What should I never bring to a dog park?
There’s a lot of talk about dog park etiquette. Use common sense—but here are a few guidelines.
• A dog on a leash into the dog park. Dog parks are places where the dogs can run off-leash, exercise and play. They are double-gated so the dogs can’t get out and. If your dog is on a leash and is approached by one who isn’t, it can become a territorial issue and a fight will break out.
If you think your dog should be on a leash because she’s timid or aggressive, she probably isn’t a good candidate anyway. Make sure she’s socialized and knows a few basic obedience commands.
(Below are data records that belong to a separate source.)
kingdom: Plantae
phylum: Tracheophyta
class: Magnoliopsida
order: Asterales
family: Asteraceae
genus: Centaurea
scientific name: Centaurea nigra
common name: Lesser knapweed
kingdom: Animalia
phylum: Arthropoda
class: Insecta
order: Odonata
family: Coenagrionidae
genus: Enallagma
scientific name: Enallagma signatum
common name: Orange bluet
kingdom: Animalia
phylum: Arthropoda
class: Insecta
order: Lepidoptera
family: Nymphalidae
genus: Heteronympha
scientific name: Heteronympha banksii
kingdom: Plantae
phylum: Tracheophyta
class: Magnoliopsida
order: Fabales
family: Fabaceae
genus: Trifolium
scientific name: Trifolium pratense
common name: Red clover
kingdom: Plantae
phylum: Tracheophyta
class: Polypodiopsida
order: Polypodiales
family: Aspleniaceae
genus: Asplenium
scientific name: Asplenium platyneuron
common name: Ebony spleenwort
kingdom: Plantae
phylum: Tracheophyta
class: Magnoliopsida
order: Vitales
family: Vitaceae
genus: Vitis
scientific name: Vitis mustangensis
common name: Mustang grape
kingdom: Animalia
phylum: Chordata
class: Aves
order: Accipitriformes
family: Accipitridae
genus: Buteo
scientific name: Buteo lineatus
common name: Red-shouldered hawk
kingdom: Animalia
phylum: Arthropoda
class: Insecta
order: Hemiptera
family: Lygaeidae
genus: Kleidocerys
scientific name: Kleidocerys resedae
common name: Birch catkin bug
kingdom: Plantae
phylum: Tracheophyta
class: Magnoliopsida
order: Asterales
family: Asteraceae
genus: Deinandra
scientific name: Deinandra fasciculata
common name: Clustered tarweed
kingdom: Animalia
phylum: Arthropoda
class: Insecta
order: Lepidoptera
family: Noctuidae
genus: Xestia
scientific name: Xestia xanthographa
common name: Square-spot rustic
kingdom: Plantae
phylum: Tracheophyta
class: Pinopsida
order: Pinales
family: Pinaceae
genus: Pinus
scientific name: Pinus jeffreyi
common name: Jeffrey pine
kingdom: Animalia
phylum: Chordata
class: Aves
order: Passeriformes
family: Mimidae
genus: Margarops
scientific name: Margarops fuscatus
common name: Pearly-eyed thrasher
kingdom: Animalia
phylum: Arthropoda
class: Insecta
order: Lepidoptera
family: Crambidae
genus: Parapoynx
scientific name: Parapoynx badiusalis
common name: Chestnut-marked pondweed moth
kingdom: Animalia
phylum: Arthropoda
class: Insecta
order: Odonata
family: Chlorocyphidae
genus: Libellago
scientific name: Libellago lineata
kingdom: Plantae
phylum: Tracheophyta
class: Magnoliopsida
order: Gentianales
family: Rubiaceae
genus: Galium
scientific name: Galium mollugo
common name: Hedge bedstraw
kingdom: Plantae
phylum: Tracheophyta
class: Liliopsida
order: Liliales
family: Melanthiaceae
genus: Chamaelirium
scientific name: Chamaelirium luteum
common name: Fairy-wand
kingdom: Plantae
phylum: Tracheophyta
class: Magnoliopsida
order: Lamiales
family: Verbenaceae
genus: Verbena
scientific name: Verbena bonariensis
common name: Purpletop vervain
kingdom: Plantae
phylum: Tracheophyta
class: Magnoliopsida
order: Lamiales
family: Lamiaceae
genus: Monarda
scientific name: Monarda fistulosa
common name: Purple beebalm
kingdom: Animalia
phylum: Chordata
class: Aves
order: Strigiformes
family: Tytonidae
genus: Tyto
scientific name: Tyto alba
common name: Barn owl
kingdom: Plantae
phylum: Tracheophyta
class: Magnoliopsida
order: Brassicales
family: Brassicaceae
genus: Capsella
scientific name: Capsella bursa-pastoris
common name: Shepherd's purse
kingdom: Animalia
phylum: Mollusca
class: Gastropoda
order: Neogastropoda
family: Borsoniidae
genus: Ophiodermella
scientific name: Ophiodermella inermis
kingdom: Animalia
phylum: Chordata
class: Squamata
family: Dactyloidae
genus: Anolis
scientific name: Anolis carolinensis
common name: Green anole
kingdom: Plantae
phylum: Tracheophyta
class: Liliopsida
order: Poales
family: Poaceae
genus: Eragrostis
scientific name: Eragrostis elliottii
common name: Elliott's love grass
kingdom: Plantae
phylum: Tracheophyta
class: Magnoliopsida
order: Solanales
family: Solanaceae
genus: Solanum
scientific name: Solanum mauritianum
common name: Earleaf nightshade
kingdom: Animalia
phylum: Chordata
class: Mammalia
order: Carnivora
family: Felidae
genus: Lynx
Always watch your dog– and watch others. Sometimes overexcitement can turn playful behavior into one of aggression; if you see stiff or rigid bodies, a low, slow tail wag or intense eye contact—leave immediately!
• An aggressive or possessive dog to the park. An aggressive dog can injure others or maybe even injure itself by picking on the wrong dog. A possessive dog may attack when she see someone go near her toys OR her owner.
• Small children: Your dog probably loves your child and allows him to pull her tail and otherwise play. Not every dog will like, or understand, that. Remember, it’s a dog park—not a kid park.
• Treats. That’s one of the best ways to start a fight.
• Food. It’s not always obvious, but there are two reasons why you should never do this. First, do you really want to be swarmed by a dog pack wanting a piece of your sandwich? Second, you can really make a dog sick by giving it some food without first checking with the owners.
• Toys if you don’t want them stolen. Fair warning: Know that other dogs will chase the ball you throw, will jump at the toy in your hand and will often steal the ball from your dog to get a reaction and entice a game of chase.